Vermont Business Magazine The US Justice Department’s Environment and Natural Resources Division (ENRD) yesterday filed a motion for summary judgment in its challenge to the State of Vermont’s “climate superfund” law, which imposes what will likely be billions of dollars in liability on foreign and domestic energy companies for their alleged past contributions to climate change. The complaint was filed in May, along with a complaint against the State of New York for its similar statute, to advance President Trump’s executive order to protect American energy from state overreach.
As the Justice Department explains in its motion, “Vermont is defying federal law, the Constitution, and binding precedent—all so it can punish disfavored businesses for ill-defined harms, without regard to the real harm to our federal system and the Nation’s energy needs.” The motion asks the court to “end Vermont’s lawless experiment.”
As the Vermont Natural Resources Council explained, the Climate Superfund Act is modeled on the federal EPA Superfund program, which has helped clean up – at the polluters’ expense – over a thousand toxic waste sites across the country, including several in the Green Mountains.
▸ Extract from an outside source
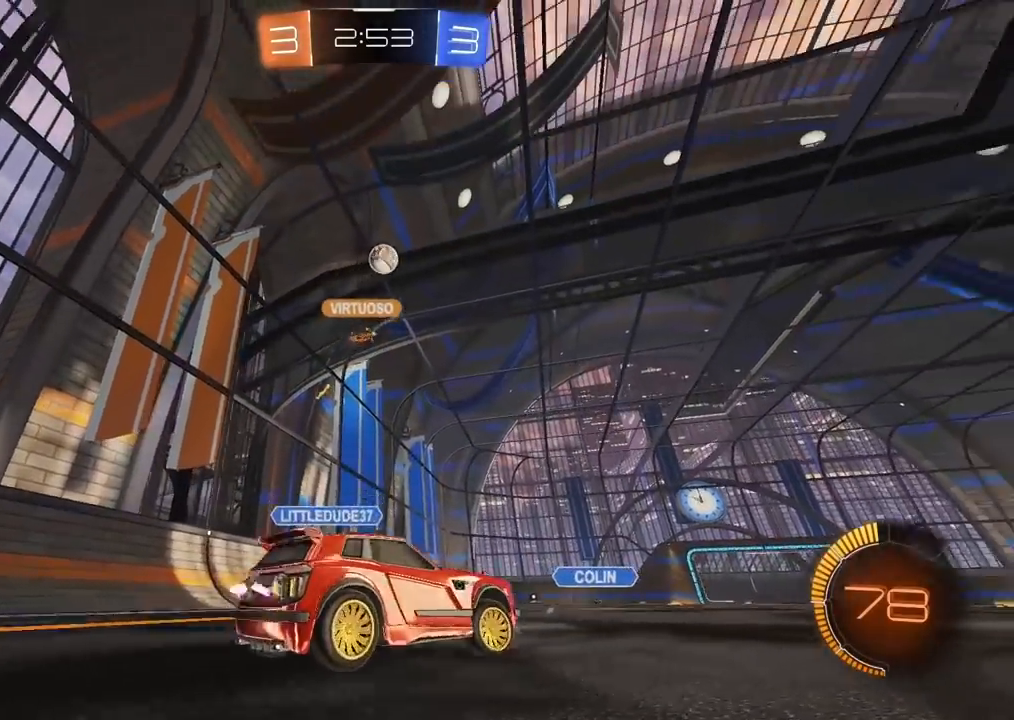
{"buttons": ["CIRCLE", "R2"], "left_stick": "center", "right_stick": "center", "events": [[50, "left_stick", "center"], [217, "CIRCLE", "down"], [267, "left_stick", "down-left"], [300, "CROSS", "down"], [450, "left_stick", "center"], [467, "CROSS", "up"]]}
The legislation requires the largest fossil fuel companies to pay for a share of climate change costs proportional to their emissions from 1995-2024.
“Like New York, Vermont is usurping the federal government’s exclusive authority over nationwide and global greenhouse gas emissions,” said Acting Assistant Attorney General Adam Gustafson of ENRD. “More than that, Vermont’s flagrantly unconstitutional statute threatens to throttle energy production, despite this Administration’s efforts to unleash American energy. It’s high time for the courts to put a stop to this crippling state overreach.”
Chief of Staff and Senior General Counsel John Adams and Counsel to the Assistant Attorney General Riley Walters of ENRD filed the motion.
In May 2024, the Vermont Legislature passed Act 122, The Climate Superfund Act. The law allows the state to recover financial damages from fossil fuel companies for the impacts of climate change to Vermont. Those funds would support climate adaption projects.